How to complete this task: Your answer should be the entire listing, printed exactly.

┌─ Data

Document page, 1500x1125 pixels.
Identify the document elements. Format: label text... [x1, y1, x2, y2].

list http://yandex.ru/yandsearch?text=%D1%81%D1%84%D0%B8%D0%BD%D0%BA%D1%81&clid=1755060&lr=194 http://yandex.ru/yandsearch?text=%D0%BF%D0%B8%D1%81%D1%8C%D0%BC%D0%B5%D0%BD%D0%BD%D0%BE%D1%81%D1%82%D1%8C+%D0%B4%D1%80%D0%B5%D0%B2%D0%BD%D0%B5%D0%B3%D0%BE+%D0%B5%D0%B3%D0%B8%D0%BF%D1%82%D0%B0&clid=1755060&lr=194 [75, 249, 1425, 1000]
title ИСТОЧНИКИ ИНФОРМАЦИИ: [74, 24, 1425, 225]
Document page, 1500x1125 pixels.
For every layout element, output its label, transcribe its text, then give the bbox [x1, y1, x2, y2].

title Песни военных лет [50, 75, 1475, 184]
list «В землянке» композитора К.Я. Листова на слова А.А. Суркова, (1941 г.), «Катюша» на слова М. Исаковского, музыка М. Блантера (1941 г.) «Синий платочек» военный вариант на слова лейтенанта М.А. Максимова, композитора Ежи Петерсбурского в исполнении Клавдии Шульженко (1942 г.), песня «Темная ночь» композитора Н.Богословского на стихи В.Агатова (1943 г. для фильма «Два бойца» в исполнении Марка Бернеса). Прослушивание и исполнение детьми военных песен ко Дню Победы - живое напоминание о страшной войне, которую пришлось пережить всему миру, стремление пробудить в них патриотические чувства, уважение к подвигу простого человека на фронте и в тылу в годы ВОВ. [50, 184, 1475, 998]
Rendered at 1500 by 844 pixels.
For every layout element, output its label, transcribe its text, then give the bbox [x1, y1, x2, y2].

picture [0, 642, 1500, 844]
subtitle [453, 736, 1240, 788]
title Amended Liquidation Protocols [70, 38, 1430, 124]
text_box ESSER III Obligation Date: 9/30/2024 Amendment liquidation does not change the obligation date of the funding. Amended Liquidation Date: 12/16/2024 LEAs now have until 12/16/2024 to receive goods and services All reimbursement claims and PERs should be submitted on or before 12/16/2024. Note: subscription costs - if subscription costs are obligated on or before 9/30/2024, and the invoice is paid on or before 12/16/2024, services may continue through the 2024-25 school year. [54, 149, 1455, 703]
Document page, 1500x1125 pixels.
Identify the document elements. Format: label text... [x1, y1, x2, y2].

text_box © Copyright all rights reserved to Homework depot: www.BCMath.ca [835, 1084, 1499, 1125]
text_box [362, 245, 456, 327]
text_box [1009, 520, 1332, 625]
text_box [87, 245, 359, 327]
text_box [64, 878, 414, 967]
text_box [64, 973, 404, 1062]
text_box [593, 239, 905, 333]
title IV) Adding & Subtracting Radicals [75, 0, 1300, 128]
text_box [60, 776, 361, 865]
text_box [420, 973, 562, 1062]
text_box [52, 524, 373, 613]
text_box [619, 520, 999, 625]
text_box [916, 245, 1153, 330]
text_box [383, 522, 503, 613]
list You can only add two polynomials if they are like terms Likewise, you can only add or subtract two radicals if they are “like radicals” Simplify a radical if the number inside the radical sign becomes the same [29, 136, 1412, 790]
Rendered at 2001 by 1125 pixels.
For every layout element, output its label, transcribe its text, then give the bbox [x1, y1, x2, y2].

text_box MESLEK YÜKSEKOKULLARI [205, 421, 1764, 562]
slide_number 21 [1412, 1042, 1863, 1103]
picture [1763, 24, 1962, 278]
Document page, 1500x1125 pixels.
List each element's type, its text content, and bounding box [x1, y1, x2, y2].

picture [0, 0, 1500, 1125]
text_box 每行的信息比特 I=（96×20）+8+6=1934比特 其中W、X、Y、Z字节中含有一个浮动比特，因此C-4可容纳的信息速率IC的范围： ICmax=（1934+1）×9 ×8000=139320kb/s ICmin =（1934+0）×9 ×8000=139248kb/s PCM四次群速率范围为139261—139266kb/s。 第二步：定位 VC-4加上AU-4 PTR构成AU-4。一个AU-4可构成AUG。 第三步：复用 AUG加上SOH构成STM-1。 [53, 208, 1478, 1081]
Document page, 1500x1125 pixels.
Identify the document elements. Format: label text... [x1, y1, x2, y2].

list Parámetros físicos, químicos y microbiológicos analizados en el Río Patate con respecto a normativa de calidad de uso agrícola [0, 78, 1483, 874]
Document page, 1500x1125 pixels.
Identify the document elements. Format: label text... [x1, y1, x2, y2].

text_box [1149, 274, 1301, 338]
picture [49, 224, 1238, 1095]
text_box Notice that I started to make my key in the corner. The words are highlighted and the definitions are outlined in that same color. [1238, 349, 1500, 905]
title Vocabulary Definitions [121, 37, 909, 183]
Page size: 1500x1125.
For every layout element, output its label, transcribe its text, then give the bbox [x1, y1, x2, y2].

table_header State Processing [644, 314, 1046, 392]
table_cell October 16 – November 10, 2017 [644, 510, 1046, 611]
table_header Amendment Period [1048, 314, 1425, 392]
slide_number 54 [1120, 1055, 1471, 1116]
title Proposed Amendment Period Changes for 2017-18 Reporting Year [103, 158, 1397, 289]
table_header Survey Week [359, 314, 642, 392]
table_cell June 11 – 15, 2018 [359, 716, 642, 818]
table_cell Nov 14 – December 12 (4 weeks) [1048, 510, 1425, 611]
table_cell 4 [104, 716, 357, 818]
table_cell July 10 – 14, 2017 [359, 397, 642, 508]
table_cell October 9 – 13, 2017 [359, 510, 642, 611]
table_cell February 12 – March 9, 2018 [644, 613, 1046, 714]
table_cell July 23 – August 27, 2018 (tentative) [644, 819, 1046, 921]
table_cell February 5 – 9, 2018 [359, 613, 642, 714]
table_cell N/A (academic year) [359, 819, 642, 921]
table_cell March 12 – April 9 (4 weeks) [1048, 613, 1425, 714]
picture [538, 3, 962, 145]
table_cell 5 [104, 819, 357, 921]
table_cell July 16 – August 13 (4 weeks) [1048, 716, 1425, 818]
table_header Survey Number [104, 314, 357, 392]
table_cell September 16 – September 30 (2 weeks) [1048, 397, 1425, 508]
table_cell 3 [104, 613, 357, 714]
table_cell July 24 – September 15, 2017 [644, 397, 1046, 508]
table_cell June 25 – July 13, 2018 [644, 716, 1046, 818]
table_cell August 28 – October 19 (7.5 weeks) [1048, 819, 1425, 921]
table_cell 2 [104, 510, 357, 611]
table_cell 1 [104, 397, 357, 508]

└─

Result:
Document page, 1500x1125 pixels.
Identify the document elements. Format: label text... [x1, y1, x2, y2].

list http://yandex.ru/yandsearch?text=%D1%81%D1%84%D0%B8%D0%BD%D0%BA%D1%81&clid=1755060&lr=194 http://yandex.ru/yandsearch?text=%D0%BF%D0%B8%D1%81%D1%8C%D0%BC%D0%B5%D0%BD%D0%BD%D0%BE%D1%81%D1%82%D1%8C+%D0%B4%D1%80%D0%B5%D0%B2%D0%BD%D0%B5%D0%B3%D0%BE+%D0%B5%D0%B3%D0%B8%D0%BF%D1%82%D0%B0&clid=1755060&lr=194 [75, 249, 1425, 1000]
title ИСТОЧНИКИ ИНФОРМАЦИИ: [74, 24, 1425, 225]
Document page, 1500x1125 pixels.
For every layout element, output its label, transcribe its text, then give the bbox [x1, y1, x2, y2].

title Песни военных лет [50, 75, 1475, 184]
list «В землянке» композитора К.Я. Листова на слова А.А. Суркова, (1941 г.), «Катюша» на слова М. Исаковского, музыка М. Блантера (1941 г.) «Синий платочек» военный вариант на слова лейтенанта М.А. Максимова, композитора Ежи Петерсбурского в исполнении Клавдии Шульженко (1942 г.), песня «Темная ночь» композитора Н.Богословского на стихи В.Агатова (1943 г. для фильма «Два бойца» в исполнении Марка Бернеса). Прослушивание и исполнение детьми военных песен ко Дню Победы - живое напоминание о страшной войне, которую пришлось пережить всему миру, стремление пробудить в них патриотические чувства, уважение к подвигу простого человека на фронте и в тылу в годы ВОВ. [50, 184, 1475, 998]
Rendered at 1500 by 844 pixels.
For every layout element, output its label, transcribe its text, then give the bbox [x1, y1, x2, y2].

picture [0, 642, 1500, 844]
subtitle [453, 736, 1240, 788]
title Amended Liquidation Protocols [70, 38, 1430, 124]
text_box ESSER III Obligation Date: 9/30/2024 Amendment liquidation does not change the obligation date of the funding. Amended Liquidation Date: 12/16/2024 LEAs now have until 12/16/2024 to receive goods and services All reimbursement claims and PERs should be submitted on or before 12/16/2024. Note: subscription costs - if subscription costs are obligated on or before 9/30/2024, and the invoice is paid on or before 12/16/2024, services may continue through the 2024-25 school year. [54, 149, 1455, 703]
Document page, 1500x1125 pixels.
Identify the document elements. Format: label text... [x1, y1, x2, y2].

text_box © Copyright all rights reserved to Homework depot: www.BCMath.ca [835, 1084, 1499, 1125]
text_box [362, 245, 456, 327]
text_box [1009, 520, 1332, 625]
text_box [87, 245, 359, 327]
text_box [64, 878, 414, 967]
text_box [64, 973, 404, 1062]
text_box [593, 239, 905, 333]
title IV) Adding & Subtracting Radicals [75, 0, 1300, 128]
text_box [60, 776, 361, 865]
text_box [420, 973, 562, 1062]
text_box [52, 524, 373, 613]
text_box [619, 520, 999, 625]
text_box [916, 245, 1153, 330]
text_box [383, 522, 503, 613]
list You can only add two polynomials if they are like terms Likewise, you can only add or subtract two radicals if they are “like radicals” Simplify a radical if the number inside the radical sign becomes the same [29, 136, 1412, 790]
Rendered at 2001 by 1125 pixels.
For every layout element, output its label, transcribe its text, then give the bbox [x1, y1, x2, y2].

text_box MESLEK YÜKSEKOKULLARI [205, 421, 1764, 562]
slide_number 21 [1412, 1042, 1863, 1103]
picture [1763, 24, 1962, 278]
Document page, 1500x1125 pixels.
List each element's type, its text content, and bounding box [x1, y1, x2, y2].

picture [0, 0, 1500, 1125]
text_box 每行的信息比特 I=（96×20）+8+6=1934比特 其中W、X、Y、Z字节中含有一个浮动比特，因此C-4可容纳的信息速率IC的范围： ICmax=（1934+1）×9 ×8000=139320kb/s ICmin =（1934+0）×9 ×8000=139248kb/s PCM四次群速率范围为139261—139266kb/s。 第二步：定位 VC-4加上AU-4 PTR构成AU-4。一个AU-4可构成AUG。 第三步：复用 AUG加上SOH构成STM-1。 [53, 208, 1478, 1081]
Document page, 1500x1125 pixels.
Identify the document elements. Format: label text... [x1, y1, x2, y2].

list Parámetros físicos, químicos y microbiológicos analizados en el Río Patate con respecto a normativa de calidad de uso agrícola [0, 78, 1483, 874]
Document page, 1500x1125 pixels.
Identify the document elements. Format: label text... [x1, y1, x2, y2].

text_box [1149, 274, 1301, 338]
picture [49, 224, 1238, 1095]
text_box Notice that I started to make my key in the corner. The words are highlighted and the definitions are outlined in that same color. [1238, 349, 1500, 905]
title Vocabulary Definitions [121, 37, 909, 183]
Page size: 1500x1125.
For every layout element, output its label, transcribe its text, then give the bbox [x1, y1, x2, y2].

table_header State Processing [644, 314, 1046, 392]
table_cell October 16 – November 10, 2017 [644, 510, 1046, 611]
table_header Amendment Period [1048, 314, 1425, 392]
slide_number 54 [1120, 1055, 1471, 1116]
title Proposed Amendment Period Changes for 2017-18 Reporting Year [103, 158, 1397, 289]
table_header Survey Week [359, 314, 642, 392]
table_cell June 11 – 15, 2018 [359, 716, 642, 818]
table_cell Nov 14 – December 12 (4 weeks) [1048, 510, 1425, 611]
table_cell 4 [104, 716, 357, 818]
table_cell July 10 – 14, 2017 [359, 397, 642, 508]
table_cell October 9 – 13, 2017 [359, 510, 642, 611]
table_cell February 12 – March 9, 2018 [644, 613, 1046, 714]
table_cell July 23 – August 27, 2018 (tentative) [644, 819, 1046, 921]
table_cell February 5 – 9, 2018 [359, 613, 642, 714]
table_cell N/A (academic year) [359, 819, 642, 921]
table_cell March 12 – April 9 (4 weeks) [1048, 613, 1425, 714]
picture [538, 3, 962, 145]
table_cell 5 [104, 819, 357, 921]
table_cell July 16 – August 13 (4 weeks) [1048, 716, 1425, 818]
table_header Survey Number [104, 314, 357, 392]
table_cell September 16 – September 30 (2 weeks) [1048, 397, 1425, 508]
table_cell 3 [104, 613, 357, 714]
table_cell July 24 – September 15, 2017 [644, 397, 1046, 508]
table_cell June 25 – July 13, 2018 [644, 716, 1046, 818]
table_cell August 28 – October 19 (7.5 weeks) [1048, 819, 1425, 921]
table_cell 2 [104, 510, 357, 611]
table_cell 1 [104, 397, 357, 508]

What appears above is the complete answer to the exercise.